The freezing process “not only builds pressure, it opens fractures and pores in the soil to let the methane out,” says Nigel Roulet, a geographer at McGill University in Montreal. Even a moderate amount of methane stored beneath soil could add up to substantial emissions worldwide, considering the large amount of arctic wetlands that overlie permafrost, he notes.
Christensen and his colleagues estimate that about 880,000 square kilometers of arctic wetlands exist that are similar to the site in northeastern Greenland. “There’s no reason to believe that the site we studied is unusual in any way,” Christensen says. If that’s true, such wetlands would emit about 4 million metric tons of methane each autumn during what previously had been considered an inactive time of year. The new finding doesn’t significantly boost the estimated amount of yearly methane emissions but does substantially change scientists’ understanding of when that methane reaches the atmosphere, says Christensen.

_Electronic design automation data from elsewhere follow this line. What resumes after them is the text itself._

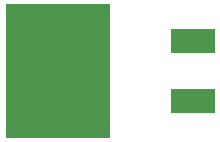
<source format=gbr>
G04*
G04 #@! TF.GenerationSoftware,Altium Limited,Altium Designer,24.10.1 (45)*
G04*
G04 Layer_Color=8421504*
%FSLAX44Y44*%
%MOMM*%
G71*
G04*
G04 #@! TF.SameCoordinates,6965692F-E9A8-49B1-8EC0-743354621B2D*
G04*
G04*
G04 #@! TF.FilePolarity,Positive*
G04*
G01*
G75*
%ADD18R,3.8100X2.0800*%
%ADD19R,8.8900X11.4300*%
D18*
X933450Y798830D02*
D03*
Y748030D02*
D03*
D19*
X819150Y773430D02*
D03*
M02*

</source>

“This goes to show that we cannot explain the dynamics of such arctic ecosystems by just observing them in the summer,” he adds.
The team’s measurement of autumnal methane emissions “is a surprising finding,” says Zicheng Yu, a paleoecologist at Lehigh University in Bethlehem, Pa. He notes that the newly proposed freeze-and-squeeze mechanism could also explain anomalous emissions of carbon dioxide from high-arctic soils — emissions also assumed to be the result of bacterial decomposition — that occur long after the region’s summertime warmth has faded.